The file can contain model definitions or be empty. Its presence marks the directory as a schema root.

Single root: Works without a config. Cerial finds the marker, discovers all .cerial files in that directory, and generates a CerialClient.

Multiple roots: Cerial detects them but requires a config file to know how to name and output each schema. It'll display an error pointing you to cerial init.

Per-Schema Filtering

Each schema entry supports ignore, exclude, and include patterns for controlling which .cerial files are processed.

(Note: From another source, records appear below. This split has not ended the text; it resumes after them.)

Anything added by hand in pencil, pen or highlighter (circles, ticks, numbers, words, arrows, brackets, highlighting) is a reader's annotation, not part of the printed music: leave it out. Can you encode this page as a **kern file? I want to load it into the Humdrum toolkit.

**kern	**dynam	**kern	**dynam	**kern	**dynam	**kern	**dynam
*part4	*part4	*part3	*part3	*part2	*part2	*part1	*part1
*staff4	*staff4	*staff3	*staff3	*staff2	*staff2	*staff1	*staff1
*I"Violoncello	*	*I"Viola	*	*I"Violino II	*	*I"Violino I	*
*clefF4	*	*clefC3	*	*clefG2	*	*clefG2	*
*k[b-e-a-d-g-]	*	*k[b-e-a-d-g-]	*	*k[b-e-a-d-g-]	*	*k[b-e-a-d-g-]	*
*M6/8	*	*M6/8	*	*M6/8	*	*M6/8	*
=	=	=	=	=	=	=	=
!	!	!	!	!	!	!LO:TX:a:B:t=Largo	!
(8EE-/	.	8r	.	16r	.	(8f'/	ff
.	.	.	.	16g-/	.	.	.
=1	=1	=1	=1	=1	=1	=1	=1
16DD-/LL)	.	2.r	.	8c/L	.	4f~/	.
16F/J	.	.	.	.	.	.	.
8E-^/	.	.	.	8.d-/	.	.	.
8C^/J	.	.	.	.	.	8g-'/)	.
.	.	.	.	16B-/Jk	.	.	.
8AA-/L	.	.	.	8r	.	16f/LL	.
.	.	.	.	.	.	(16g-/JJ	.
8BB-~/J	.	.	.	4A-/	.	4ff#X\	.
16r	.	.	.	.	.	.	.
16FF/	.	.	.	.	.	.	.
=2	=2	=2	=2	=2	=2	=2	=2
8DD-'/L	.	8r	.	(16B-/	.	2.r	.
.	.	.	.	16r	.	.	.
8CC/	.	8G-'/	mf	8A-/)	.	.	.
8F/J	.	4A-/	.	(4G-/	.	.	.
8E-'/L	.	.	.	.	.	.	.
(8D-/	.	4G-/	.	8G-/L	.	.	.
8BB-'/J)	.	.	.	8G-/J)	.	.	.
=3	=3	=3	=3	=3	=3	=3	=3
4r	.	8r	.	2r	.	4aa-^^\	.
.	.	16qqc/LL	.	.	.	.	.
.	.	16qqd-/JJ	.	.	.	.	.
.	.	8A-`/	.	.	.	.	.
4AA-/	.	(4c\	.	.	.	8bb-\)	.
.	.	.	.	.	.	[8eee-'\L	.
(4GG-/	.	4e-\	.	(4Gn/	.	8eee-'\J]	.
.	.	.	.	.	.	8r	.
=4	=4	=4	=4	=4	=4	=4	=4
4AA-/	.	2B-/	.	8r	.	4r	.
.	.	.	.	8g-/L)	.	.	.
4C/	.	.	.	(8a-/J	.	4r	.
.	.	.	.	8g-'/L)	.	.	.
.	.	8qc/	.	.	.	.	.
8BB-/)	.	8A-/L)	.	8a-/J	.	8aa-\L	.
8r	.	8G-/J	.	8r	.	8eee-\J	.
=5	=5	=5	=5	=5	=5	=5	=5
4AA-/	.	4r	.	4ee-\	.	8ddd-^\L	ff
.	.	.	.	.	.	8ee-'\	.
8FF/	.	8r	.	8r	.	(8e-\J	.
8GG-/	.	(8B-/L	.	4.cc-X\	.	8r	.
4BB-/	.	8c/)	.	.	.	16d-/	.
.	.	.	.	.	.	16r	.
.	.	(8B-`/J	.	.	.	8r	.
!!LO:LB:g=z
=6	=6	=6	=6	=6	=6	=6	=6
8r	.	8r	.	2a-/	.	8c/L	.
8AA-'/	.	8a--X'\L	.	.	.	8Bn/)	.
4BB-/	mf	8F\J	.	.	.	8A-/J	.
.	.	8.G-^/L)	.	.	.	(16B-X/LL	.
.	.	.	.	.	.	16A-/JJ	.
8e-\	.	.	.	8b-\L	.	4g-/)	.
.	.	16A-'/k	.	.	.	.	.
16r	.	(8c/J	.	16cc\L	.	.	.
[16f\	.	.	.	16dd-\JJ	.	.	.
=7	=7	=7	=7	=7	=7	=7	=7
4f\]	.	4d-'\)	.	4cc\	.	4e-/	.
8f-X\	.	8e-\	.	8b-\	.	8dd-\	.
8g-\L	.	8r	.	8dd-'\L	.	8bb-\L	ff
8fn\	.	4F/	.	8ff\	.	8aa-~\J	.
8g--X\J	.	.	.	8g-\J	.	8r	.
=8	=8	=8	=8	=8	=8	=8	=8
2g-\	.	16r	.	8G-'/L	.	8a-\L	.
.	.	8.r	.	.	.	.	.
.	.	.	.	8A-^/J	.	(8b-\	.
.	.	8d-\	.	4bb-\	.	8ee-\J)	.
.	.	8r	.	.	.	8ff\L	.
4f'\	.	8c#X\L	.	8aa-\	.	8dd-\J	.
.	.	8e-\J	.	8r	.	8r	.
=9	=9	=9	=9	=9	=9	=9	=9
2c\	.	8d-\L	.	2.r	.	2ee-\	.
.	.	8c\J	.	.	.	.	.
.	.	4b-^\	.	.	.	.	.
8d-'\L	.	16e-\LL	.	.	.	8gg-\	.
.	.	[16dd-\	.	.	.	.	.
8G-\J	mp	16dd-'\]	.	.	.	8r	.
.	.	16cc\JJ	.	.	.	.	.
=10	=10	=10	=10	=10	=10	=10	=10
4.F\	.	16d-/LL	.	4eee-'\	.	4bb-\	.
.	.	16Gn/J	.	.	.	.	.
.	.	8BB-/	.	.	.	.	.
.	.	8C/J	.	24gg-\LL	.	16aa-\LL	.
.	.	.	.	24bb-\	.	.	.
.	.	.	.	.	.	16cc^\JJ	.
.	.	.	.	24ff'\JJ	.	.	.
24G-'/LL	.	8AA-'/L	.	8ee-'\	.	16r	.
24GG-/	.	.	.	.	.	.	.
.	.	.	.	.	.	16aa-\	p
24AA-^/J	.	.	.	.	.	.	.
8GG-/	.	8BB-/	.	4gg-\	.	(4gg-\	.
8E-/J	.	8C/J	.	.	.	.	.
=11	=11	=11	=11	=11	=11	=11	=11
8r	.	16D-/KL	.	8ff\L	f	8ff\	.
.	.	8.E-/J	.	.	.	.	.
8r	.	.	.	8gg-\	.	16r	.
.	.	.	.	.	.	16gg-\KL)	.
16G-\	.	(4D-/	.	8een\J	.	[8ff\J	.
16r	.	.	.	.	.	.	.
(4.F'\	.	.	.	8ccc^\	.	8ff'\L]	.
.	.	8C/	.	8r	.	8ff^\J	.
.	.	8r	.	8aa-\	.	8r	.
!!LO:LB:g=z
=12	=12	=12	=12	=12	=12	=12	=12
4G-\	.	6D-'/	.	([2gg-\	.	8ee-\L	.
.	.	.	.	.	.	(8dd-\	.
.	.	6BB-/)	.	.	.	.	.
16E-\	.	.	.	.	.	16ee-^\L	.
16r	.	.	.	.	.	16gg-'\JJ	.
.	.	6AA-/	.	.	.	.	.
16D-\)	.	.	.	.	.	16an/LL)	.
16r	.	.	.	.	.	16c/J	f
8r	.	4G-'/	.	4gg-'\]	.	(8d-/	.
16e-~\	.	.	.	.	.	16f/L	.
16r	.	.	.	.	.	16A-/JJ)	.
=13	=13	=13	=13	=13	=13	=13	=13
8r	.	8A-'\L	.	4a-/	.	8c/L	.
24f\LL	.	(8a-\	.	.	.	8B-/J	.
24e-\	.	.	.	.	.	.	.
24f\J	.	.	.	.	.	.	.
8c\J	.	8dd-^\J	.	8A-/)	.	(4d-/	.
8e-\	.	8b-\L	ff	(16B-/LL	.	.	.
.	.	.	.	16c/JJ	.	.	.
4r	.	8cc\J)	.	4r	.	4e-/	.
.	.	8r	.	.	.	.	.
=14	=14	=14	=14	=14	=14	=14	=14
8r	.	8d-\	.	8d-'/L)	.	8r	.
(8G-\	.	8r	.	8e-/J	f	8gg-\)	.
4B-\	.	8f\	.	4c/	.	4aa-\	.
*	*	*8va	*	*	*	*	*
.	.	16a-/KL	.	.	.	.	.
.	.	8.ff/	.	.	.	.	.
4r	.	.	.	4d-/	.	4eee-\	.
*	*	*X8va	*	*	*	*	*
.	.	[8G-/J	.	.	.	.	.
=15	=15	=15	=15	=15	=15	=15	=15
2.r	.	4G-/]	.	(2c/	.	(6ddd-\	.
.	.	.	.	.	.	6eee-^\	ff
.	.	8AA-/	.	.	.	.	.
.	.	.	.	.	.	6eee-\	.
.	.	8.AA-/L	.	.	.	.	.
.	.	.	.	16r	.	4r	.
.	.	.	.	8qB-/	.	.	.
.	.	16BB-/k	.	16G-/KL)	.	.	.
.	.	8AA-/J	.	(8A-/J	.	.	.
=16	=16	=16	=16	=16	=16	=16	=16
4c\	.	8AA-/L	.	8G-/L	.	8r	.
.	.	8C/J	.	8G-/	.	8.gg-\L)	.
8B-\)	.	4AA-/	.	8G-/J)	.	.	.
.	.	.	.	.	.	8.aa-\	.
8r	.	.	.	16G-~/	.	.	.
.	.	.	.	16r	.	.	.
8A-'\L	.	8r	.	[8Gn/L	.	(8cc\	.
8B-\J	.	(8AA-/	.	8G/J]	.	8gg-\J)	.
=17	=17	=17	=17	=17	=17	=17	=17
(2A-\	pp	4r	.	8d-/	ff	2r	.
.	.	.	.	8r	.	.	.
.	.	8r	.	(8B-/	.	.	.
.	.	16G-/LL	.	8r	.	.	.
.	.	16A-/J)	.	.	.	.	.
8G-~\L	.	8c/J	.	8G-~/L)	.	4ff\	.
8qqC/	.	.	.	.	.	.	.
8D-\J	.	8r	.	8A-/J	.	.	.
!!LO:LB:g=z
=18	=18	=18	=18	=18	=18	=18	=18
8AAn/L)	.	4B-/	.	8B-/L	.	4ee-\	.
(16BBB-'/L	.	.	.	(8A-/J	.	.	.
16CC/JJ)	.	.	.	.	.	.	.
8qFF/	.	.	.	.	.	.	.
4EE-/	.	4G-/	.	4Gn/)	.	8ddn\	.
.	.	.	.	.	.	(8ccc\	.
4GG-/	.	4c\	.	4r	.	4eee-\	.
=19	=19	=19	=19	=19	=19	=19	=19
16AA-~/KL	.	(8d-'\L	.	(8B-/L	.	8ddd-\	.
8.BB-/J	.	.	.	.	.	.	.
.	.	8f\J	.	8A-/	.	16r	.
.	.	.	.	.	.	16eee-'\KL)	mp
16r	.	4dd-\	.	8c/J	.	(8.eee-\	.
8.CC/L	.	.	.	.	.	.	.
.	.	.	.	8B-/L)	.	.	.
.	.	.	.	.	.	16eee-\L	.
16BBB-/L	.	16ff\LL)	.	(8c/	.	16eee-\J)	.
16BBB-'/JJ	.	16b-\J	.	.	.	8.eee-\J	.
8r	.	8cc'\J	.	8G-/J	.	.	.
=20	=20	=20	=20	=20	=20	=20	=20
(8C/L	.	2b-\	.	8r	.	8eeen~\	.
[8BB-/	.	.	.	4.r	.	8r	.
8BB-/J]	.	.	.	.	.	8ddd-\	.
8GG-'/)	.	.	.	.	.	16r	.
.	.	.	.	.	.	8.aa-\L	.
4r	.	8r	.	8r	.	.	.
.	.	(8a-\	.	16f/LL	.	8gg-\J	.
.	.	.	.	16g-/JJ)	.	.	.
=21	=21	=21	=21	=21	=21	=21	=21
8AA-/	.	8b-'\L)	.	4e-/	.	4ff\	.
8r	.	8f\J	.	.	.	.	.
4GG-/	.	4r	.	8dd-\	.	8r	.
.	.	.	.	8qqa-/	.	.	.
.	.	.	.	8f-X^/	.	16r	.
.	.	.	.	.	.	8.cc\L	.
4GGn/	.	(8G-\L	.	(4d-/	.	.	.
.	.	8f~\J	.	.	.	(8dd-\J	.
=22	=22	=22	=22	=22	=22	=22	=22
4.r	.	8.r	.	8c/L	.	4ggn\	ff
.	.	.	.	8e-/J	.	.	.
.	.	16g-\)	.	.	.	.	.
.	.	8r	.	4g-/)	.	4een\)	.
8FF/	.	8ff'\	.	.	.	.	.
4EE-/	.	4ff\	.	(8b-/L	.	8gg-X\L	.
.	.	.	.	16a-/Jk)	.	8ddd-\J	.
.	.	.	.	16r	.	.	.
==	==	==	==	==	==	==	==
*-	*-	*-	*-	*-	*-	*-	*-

You can also place a .cerialignore file inside a schema folder for folder-scoped exclusions.

import { defineConfig } from 'cerial';

export default defineConfig({
  schemas: {
    auth: {
      path: './schemas/auth',
      exclude: ['**/*.draft.cerial'],
    },
    cms: {
      path: './schemas/cms',
      exclude: ['deprecated/**'],
      include: ['deprecated/still-active.cerial'],
    },
  },
  ignore: ['**/internal-only/**'],
});

Root-level filter fields apply across all schemas. Per-schema fields layer on top. Folder-level configs (placed inside schema directories) also support the same filter fields.

For the full filtering reference, cascade priority, and gotchas, see Path Filtering.